When investigating specific policy changes to test for evidence of whether stronger patents induce more R&D, a number of papers have failed to uncover such a relationship. (more)
Economists widely believe that failing to sufficiently promote innovation is one of humanity’s biggest, if not the biggest, social failure. While innovation is the main cause of growth in population, wealth, and satisfaction over time, the people who put in effort to create and diffuse innovations on average gain much less from their efforts than what everyone else gains. So they do too little.
Yes, we do have some laws and policies that we say promote innovation. Such as intellectual property, research tax credits, and government funded research. But our total spending on all of these is quite small as a fraction of the economy. Even given these efforts, we still have a huge underinvestment in innovation. Why?
One theory says that we still don’t sufficiently understand innovation.
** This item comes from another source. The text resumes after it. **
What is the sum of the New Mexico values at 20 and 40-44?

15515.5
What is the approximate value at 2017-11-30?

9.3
Yes, we know roughly what social process we have in mind, and we can roughly agree on which events and things around us represent more or less innovation. For example, we can hand out awards for unusually good innovation. But if we funded a government agency tasked with promoting innovation, or if your org funded a special office to do similarly, they wouldn’t actually know enough about what to do to justify a large budget. Which suggests that we don’t actually know enough yet about which are the more useful innovation efforts.
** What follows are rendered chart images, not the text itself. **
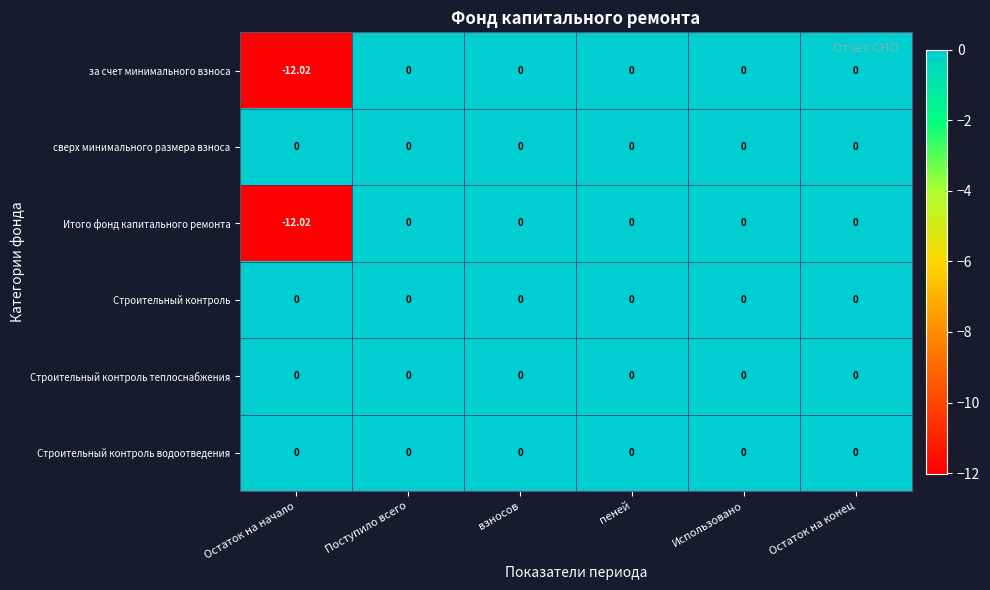

Which category has the lowest value across all series?

Остаток на начало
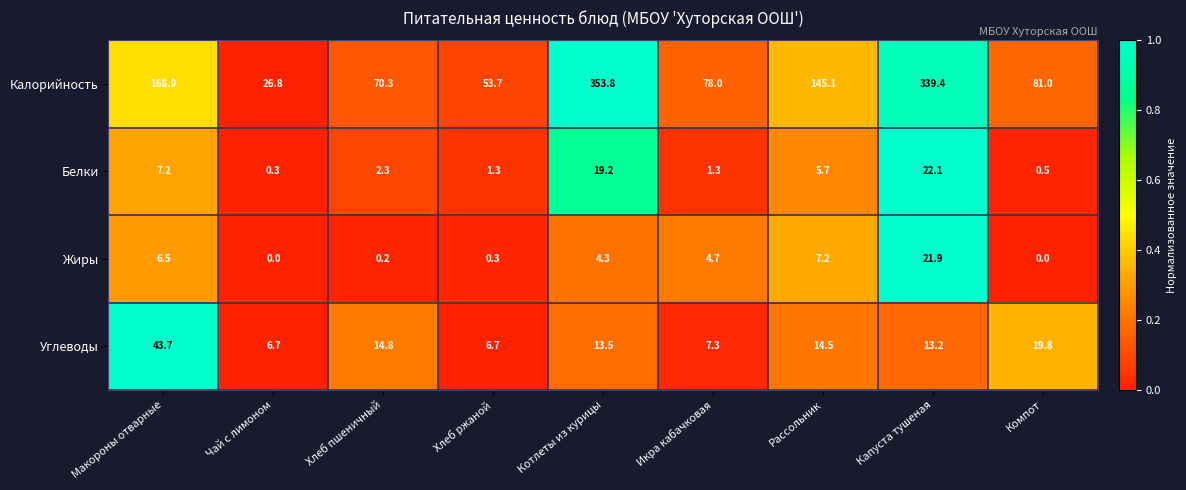

What is the greatest value displayed?

353.8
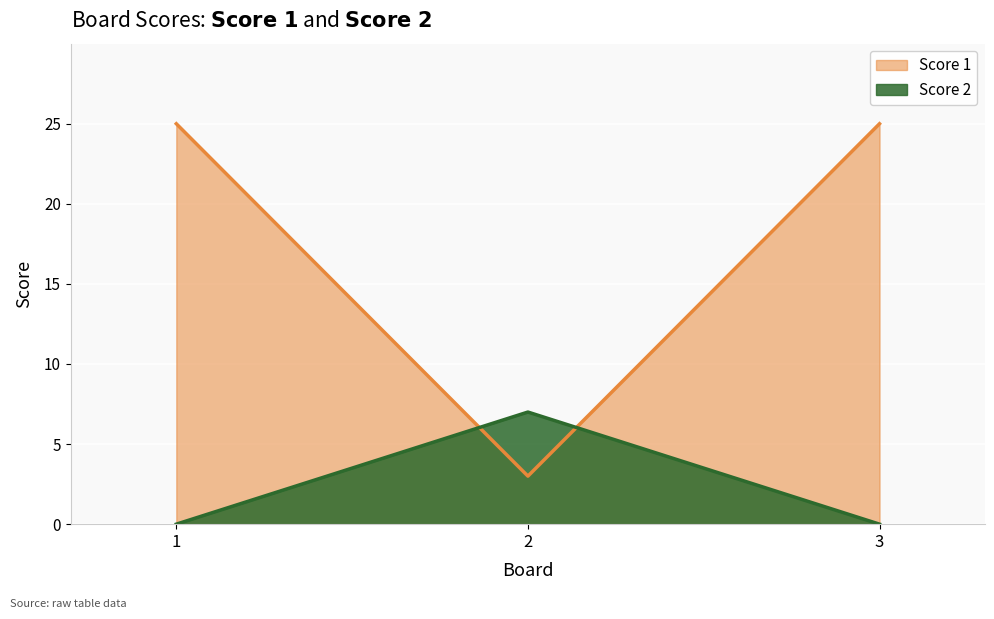

Does the chart display data point markers on the line(s)?

No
Another theory, however, says that we know plenty of other ways to promote innovation, but just aren’t willing to pay their costs. Our world would be more innovate with lower levels of regulation, especially re new products and services. There’d be more innovation with less variety in products, services, languages, and cultures, and with more emphasis on capital and engineering over labor and design. We’d also have more innovation diffusion if we weakened our “not invented here” biases, and other biases to celebrate invention more than diffusion. And if we celebrated innovation more, compared to other accomplishments, such as activism.
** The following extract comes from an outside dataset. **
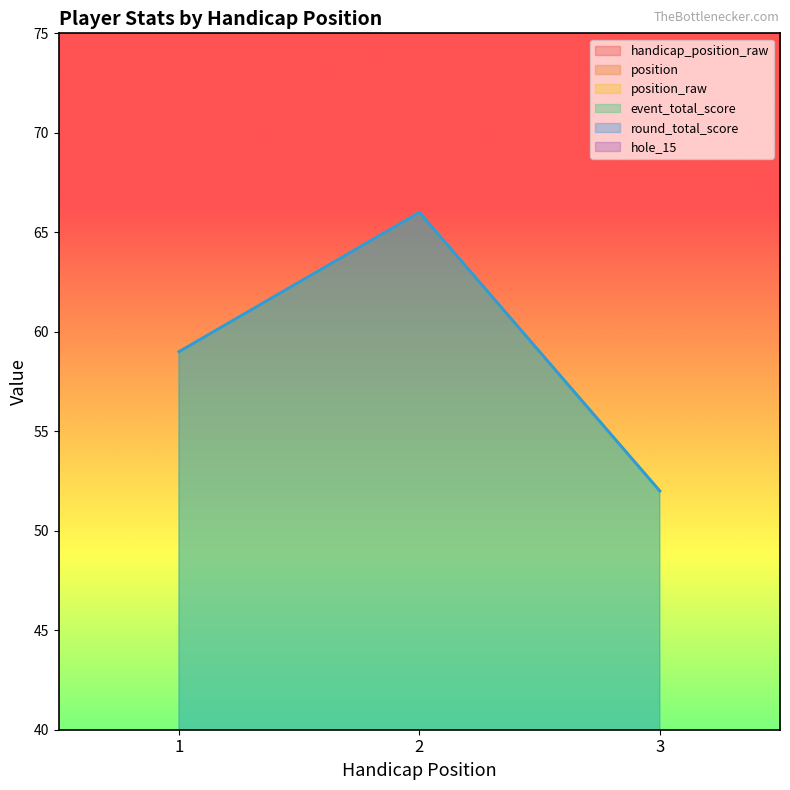

What is the sum of the event_total_score values at 3 and 2?

118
We know of many ways to make changes in these directions. But for all such changes we have sacred-like values that oppose them, and which we prioritize over innovation. The obvious but hard solution: change our priorities.
I disagree with the premise. One of the things that many people think promotes innovation is getting everyone as educated as possible. And that's a very major part of what the state does. When I was in my teens, a political party won power on a slogan that was literally, "Education, education, education." More things that are widely assumed to promote innovation and are strongly supported by western policy elites: local peace, free markets, access to finance, freedom of speech.
Isn't part of this the risk-averse nature of capital? He have more capital now than at anytime in human history, but most of it is being poured into real estate and the stock market. You would need to incentivize large capital pools to put more than the current 2-5% into venture capital.
Also, perhaps government investments could get a royalty on innovations that create value? RIght now it's easy to rail against government "spending," but what's the ROI on ARPA?